Rabsatt spent a large part of her testimony Thursday afternoon explaining to Finance Committee chair Adlah "Foncie" Donastorg and Sen. Louis Hill how the bargaining process for insurance companies works. The senators were critical of the high cost of current premiums.
She said that "shopping" insurance companies every year is not a good idea fiscally. She explained
that a company may come in with a low bid one year, only to up it significantly the following year, quite possible bringing it higher than the original company's rate. "Price-chasing strategies" lead to higher rates, she said, and "if you're forever in flux, insurance costs will rise."
The next renewal negotiations are scheduled for July 31, Rabsatt said, and the board has solicited a consultant to assist in the process. She also said the newly enacted reduction in the government's share of employee premium contributions, to 65 percent, is being implemented.
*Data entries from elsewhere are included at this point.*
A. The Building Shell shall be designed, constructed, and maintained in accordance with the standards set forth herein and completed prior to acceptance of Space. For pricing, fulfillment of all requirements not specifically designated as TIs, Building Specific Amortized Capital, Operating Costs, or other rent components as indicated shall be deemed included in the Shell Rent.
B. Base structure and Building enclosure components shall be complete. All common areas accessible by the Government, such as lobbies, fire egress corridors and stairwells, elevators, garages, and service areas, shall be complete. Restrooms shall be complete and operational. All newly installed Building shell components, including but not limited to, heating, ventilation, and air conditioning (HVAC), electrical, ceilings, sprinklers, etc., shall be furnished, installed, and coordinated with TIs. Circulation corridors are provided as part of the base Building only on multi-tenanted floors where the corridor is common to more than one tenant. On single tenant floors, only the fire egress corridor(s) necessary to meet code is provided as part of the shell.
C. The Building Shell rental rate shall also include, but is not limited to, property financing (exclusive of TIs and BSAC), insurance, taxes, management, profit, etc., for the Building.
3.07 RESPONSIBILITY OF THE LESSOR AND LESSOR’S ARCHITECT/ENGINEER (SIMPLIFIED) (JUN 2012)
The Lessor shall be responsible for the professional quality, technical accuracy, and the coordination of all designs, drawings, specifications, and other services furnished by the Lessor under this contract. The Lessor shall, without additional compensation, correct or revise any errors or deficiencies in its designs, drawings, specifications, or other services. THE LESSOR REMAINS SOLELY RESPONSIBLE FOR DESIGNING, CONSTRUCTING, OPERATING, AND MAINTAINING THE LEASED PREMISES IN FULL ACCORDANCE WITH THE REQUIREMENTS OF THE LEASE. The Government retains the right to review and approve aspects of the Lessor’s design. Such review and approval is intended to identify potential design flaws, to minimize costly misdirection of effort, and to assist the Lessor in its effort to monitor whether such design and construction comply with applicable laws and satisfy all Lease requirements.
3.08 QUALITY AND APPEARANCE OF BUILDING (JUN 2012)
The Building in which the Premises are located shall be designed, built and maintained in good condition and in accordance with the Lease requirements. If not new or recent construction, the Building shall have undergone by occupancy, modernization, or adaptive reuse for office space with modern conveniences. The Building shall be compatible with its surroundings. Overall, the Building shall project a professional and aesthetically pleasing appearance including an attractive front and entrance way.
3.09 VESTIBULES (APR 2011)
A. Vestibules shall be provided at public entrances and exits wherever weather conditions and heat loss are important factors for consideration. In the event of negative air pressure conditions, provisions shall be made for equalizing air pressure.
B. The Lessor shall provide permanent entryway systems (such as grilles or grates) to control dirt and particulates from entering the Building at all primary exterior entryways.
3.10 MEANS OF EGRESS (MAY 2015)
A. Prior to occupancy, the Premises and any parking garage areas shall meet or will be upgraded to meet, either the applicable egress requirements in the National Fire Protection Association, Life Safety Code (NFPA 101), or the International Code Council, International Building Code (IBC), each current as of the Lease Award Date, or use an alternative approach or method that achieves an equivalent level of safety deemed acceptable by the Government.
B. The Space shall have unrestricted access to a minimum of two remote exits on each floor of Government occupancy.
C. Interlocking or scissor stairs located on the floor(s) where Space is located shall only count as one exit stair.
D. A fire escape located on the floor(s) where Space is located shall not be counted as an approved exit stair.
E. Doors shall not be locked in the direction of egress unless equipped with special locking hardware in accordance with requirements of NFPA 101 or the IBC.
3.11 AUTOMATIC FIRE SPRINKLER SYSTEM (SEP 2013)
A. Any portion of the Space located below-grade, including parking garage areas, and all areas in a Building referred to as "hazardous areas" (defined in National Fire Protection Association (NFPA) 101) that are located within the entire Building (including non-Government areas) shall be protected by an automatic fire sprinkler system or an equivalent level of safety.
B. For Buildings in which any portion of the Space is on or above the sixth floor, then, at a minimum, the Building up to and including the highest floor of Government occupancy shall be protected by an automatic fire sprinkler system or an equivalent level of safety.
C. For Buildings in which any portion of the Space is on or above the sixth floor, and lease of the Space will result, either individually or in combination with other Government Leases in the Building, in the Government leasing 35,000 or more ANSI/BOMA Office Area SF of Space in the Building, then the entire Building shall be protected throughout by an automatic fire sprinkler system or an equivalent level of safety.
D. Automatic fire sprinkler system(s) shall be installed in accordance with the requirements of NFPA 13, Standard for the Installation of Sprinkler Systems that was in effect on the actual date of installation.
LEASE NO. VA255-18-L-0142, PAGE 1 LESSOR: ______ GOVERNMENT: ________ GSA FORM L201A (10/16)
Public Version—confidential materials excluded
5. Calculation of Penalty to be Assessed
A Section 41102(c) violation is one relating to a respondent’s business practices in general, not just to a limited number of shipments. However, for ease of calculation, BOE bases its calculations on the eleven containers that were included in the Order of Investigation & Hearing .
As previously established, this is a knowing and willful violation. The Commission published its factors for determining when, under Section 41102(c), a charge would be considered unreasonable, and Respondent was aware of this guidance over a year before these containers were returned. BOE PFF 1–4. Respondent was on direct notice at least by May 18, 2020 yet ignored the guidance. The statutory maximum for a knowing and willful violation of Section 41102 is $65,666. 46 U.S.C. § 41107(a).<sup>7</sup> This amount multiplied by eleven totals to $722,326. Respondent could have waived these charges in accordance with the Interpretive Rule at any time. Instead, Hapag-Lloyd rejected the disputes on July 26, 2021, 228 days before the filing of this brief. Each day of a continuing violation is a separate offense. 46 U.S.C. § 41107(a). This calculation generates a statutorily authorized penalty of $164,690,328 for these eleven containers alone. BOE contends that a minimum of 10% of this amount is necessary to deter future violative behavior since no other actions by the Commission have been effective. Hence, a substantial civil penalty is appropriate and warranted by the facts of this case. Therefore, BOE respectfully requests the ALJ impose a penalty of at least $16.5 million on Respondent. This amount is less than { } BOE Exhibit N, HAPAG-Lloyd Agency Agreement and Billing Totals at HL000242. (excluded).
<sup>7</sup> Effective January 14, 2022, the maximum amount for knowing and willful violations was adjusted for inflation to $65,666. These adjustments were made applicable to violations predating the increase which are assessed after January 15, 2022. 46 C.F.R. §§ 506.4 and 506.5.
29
Justin Harrigan, director of the Veterans Affairs Office, also presented his FY 2004 budget request. He asked for $302,823, about $6,300 less than this year's appropriation. Harrigan said finding alternatives to defray transportation costs for veterans traveling to VA medical facilities in Puerto Rico remains at the top of the agency's goals.
Harrigan said FY 2003 accomplishments of the office have included hiring a veteran's representative for the St. Thomas office and establishing an Internet presence on the Legal Services of the V.I.
Web page.
Committee members attending the hearing were Sens. Donastorg, Roosevelt David, Hill, Malone, Luther Renee and Ronald Russell. Sen. Norman Jn Baptiste was absent.